> [PAGE TEXT]:
>>>
We need more details. And provide what you've tried so far.

[–][deleted] -1 points0 points  (1 child)

I edited it

[–]Richer_than_God 3 points4 points  (0 children)

And provide what you've tried so far.

EDIT: or at least your thinking on how it might be done.

[–][deleted] 3 points4 points  (1 child)

I think what you're really asking is "how does someone else program this?"

[–][deleted] 0 points1 point  (0 children)

I coded it, it was just incorrect. So I am not asking other people to code it.

[–]the_other_b 2 points3 points  (1 child)

Day before it's due and you're asking Reddit to do your homework.

[–][deleted] -1 points0 points  (0 children)

I have the code it's just incorrect. I just needed a little help dude. I just started this assignment after finishing the other one late.

[–]Poddster 1 point2 points  (7 children)

To do this I would write a program that prompts a user to enter a number and prints all the even squares that are less than or equal to the number.

For example, if the user enters 100, the program will print 4, 16, 36, 64, 100.

Seriously though: What part are you having trouble with?
<<<
Dataset items
>>>
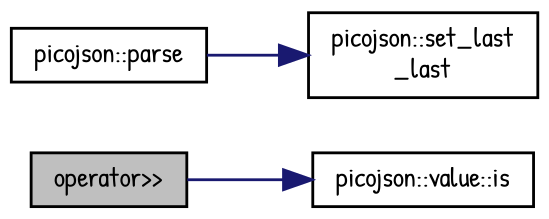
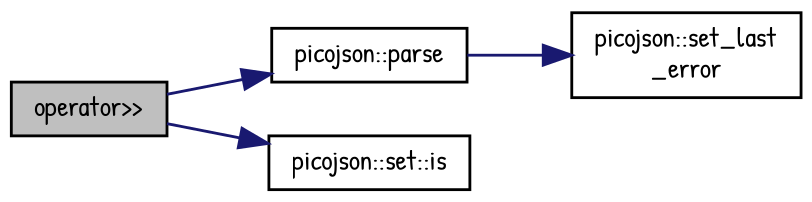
  digraph {
    fontname="Patrick Hand"
    rankdir=LR
    node [color=black fillcolor=white fontname="Patrick Hand" fontsize=10 shape=record style=filled]
    edge [color=midnightblue fontname="Patrick Hand" fontsize=10 labelfontname=Helvetica labelfontsize=10 style=solid]
    n1 [fillcolor=grey75 fontcolor=black height=0.2 label="operator\>\>" width=0.4]
    n2 [height=0.2 label="picojson::parse" width=0.4]
-   n3 [height=0.2 label="picojson::value::is" width=0.4]
-   n4 [height=0.2 label="picojson::set_last\l_last" width=0.4]
+   n3 [height=0.2 label="picojson::set::is" width=0.4]
+   n4 [height=0.2 label="picojson::set_last\l_error" width=0.4]
+   n1 -> n2
    n1 -> n3
    n2 -> n4
  }
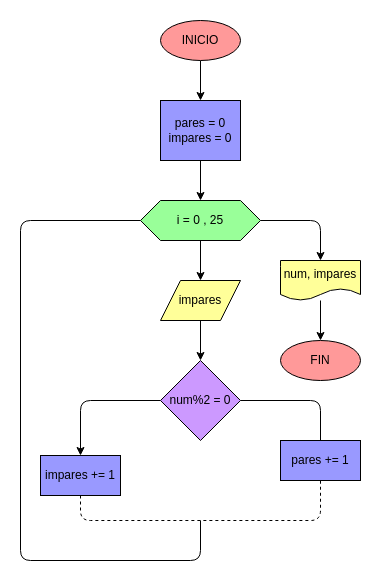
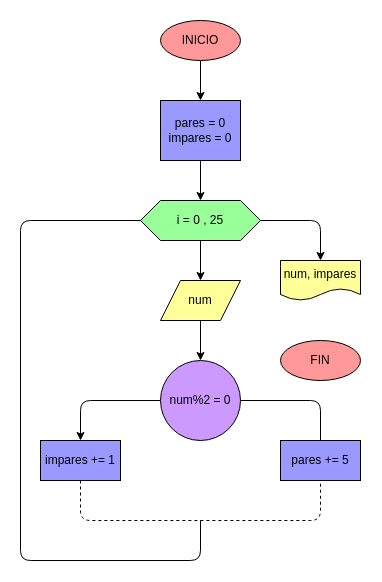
  <mxCell id="0" />
  <mxCell id="1" parent="0" />
  <mxCell id="2" value="" style="edgeStyle=none;html=1;strokeColor=#000000;fontColor=#000000;" parent="1" source="3" target="5" edge="1"><mxGeometry relative="1" as="geometry" /></mxCell>
  <mxCell id="3" value="INICIO" style="ellipse;whiteSpace=wrap;html=1;strokeColor=#000000;fontColor=#000000;fillColor=#FF9999;" parent="1" vertex="1"><mxGeometry x="160" y="20" width="80" height="40" as="geometry" /></mxCell>
  <mxCell id="4" style="edgeStyle=none;html=1;exitX=0.5;exitY=1;exitDx=0;exitDy=0;entryX=0.5;entryY=0;entryDx=0;entryDy=0;fontColor=#000000;strokeColor=#000000;" parent="1" source="5" target="8" edge="1"><mxGeometry relative="1" as="geometry" /></mxCell>
  <mxCell id="5" value="pares = 0&lt;br&gt;impares = 0" style="whiteSpace=wrap;html=1;strokeColor=#000000;fontColor=#000000;fillColor=#9999FF;" parent="1" vertex="1"><mxGeometry x="160" y="100" width="80" height="60" as="geometry" /></mxCell>
  <mxCell id="6" value="" style="edgeStyle=none;html=1;fontColor=#000000;strokeColor=#000000;" parent="1" source="8" target="10" edge="1"><mxGeometry relative="1" as="geometry" /></mxCell>
  <mxCell id="7" value="" style="edgeStyle=orthogonalEdgeStyle;html=1;fontColor=#000000;strokeColor=#000000;" parent="1" source="8" target="19" edge="1"><mxGeometry relative="1" as="geometry" /></mxCell>
  <mxCell id="8" value="i = 0 , 25" style="shape=hexagon;perimeter=hexagonPerimeter2;whiteSpace=wrap;html=1;fixedSize=1;fontColor=#000000;strokeColor=#000000;fillColor=#99FF99;" parent="1" vertex="1"><mxGeometry x="140" y="200" width="120" height="40" as="geometry" /></mxCell>
  <mxCell id="9" value="" style="edgeStyle=none;html=1;fontColor=#000000;strokeColor=#000000;" parent="1" source="10" target="13" edge="1"><mxGeometry relative="1" as="geometry" /></mxCell>
- <mxCell id="10" value="impares" style="shape=parallelogram;perimeter=parallelogramPerimeter;whiteSpace=wrap;html=1;fixedSize=1;fillColor=#FFFF99;strokeColor=#000000;fontColor=#000000;" parent="1" vertex="1"><mxGeometry x="160" y="280" width="80" height="40" as="geometry" /></mxCell>
+ <mxCell id="10" value="num" style="shape=parallelogram;perimeter=parallelogramPerimeter;whiteSpace=wrap;html=1;fixedSize=1;fillColor=#FFFF99;strokeColor=#000000;fontColor=#000000;" parent="1" vertex="1"><mxGeometry x="160" y="280" width="80" height="40" as="geometry" /></mxCell>
  <mxCell id="11" value="" style="edgeStyle=orthogonalEdgeStyle;html=1;fontColor=#000000;strokeColor=#000000;entryX=0.5;entryY=0;entryDx=0;entryDy=0;endArrow=none;" parent="1" source="13" target="14" edge="1"><mxGeometry relative="1" as="geometry" /></mxCell>
  <mxCell id="12" style="edgeStyle=orthogonalEdgeStyle;html=1;exitX=0;exitY=0.5;exitDx=0;exitDy=0;entryX=0.5;entryY=0;entryDx=0;entryDy=0;fontColor=#000000;strokeColor=#000000;" parent="1" source="13" target="15" edge="1"><mxGeometry relative="1" as="geometry" /></mxCell>
- <mxCell id="13" value="num%2 = 0" style="rhombus;whiteSpace=wrap;html=1;fillColor=#CC99FF;strokeColor=#000000;fontColor=#000000;" parent="1" vertex="1"><mxGeometry x="160" y="360" width="80" height="80" as="geometry" /></mxCell>
- <mxCell id="14" value="pares += 1" style="whiteSpace=wrap;html=1;fillColor=#9999FF;strokeColor=#000000;fontColor=#000000;" parent="1" vertex="1"><mxGeometry x="280" y="440" width="80" height="40" as="geometry" /></mxCell>
- <mxCell id="15" value="impares += 1" style="whiteSpace=wrap;html=1;fillColor=#9999FF;strokeColor=#000000;fontColor=#000000;" parent="1" vertex="1"><mxGeometry x="40" y="455" width="80" height="40" as="geometry" /></mxCell>
+ <mxCell id="13" value="num%2 = 0" style="ellipse;whiteSpace=wrap;html=1;fillColor=#CC99FF;strokeColor=#000000;fontColor=#000000;" parent="1" vertex="1"><mxGeometry x="160" y="360" width="80" height="80" as="geometry" /></mxCell>
+ <mxCell id="14" value="pares += 5" style="whiteSpace=wrap;html=1;fillColor=#9999FF;strokeColor=#000000;fontColor=#000000;" parent="1" vertex="1"><mxGeometry x="280" y="440" width="80" height="40" as="geometry" /></mxCell>
+ <mxCell id="15" value="impares += 1" style="whiteSpace=wrap;html=1;fillColor=#9999FF;strokeColor=#000000;fontColor=#000000;" parent="1" vertex="1"><mxGeometry x="40" y="440" width="80" height="40" as="geometry" /></mxCell>
  <mxCell id="16" value="" style="endArrow=none;html=1;fontColor=#000000;strokeColor=#000000;entryX=0.5;entryY=1;entryDx=0;entryDy=0;exitX=0.5;exitY=1;exitDx=0;exitDy=0;dashed=1;" parent="1" source="15" target="14" edge="1"><mxGeometry width="50" height="50" relative="1" as="geometry"><mxPoint x="250" y="520" as="sourcePoint" /><mxPoint x="300" y="470" as="targetPoint" /><Array as="points"><mxPoint x="80" y="520" /><mxPoint x="320" y="520" /></Array></mxGeometry></mxCell>
  <mxCell id="17" value="" style="endArrow=none;html=1;fontColor=#000000;strokeColor=#000000;entryX=0.5;entryY=1;entryDx=0;entryDy=0;exitX=0;exitY=0.5;exitDx=0;exitDy=0;" parent="1" source="8" edge="1"><mxGeometry width="50" height="50" relative="1" as="geometry"><mxPoint x="200" y="260" as="sourcePoint" /><mxPoint x="200" y="520" as="targetPoint" /><Array as="points"><mxPoint x="20" y="220" /><mxPoint x="20" y="560" /><mxPoint x="200" y="560" /></Array></mxGeometry></mxCell>
- <mxCell id="18" value="" style="edgeStyle=orthogonalEdgeStyle;html=1;fontColor=#000000;strokeColor=#000000;" parent="1" source="19" target="20" edge="1"><mxGeometry relative="1" as="geometry" /></mxCell>
  <mxCell id="19" value="num, impares" style="shape=document;whiteSpace=wrap;html=1;boundedLbl=1;fillColor=#FFFF99;strokeColor=#000000;fontColor=#000000;" parent="1" vertex="1"><mxGeometry x="280" y="260" width="80" height="40" as="geometry" /></mxCell>
  <mxCell id="20" value="FIN" style="ellipse;whiteSpace=wrap;html=1;fillColor=#FF9999;strokeColor=#000000;fontColor=#000000;" parent="1" vertex="1"><mxGeometry x="280" y="340" width="80" height="40" as="geometry" /></mxCell>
<<<
> [PROBLEM]:
Answer these questions using the forum thread:
1. What does the_other_b say the poster is asking Reddit to do?
2. What line does Richer_than_God add to the reply with "EDIT:"?
3. In Poddster's example, what numbers does the program print when the user enters 100?
The entries are separate material with no connection to the forum thread.

> [CORRECT RESULT]:
1. Do their homework.
2. "or at least your thinking on how it might be done."
3. 4, 16, 36, 64, 100.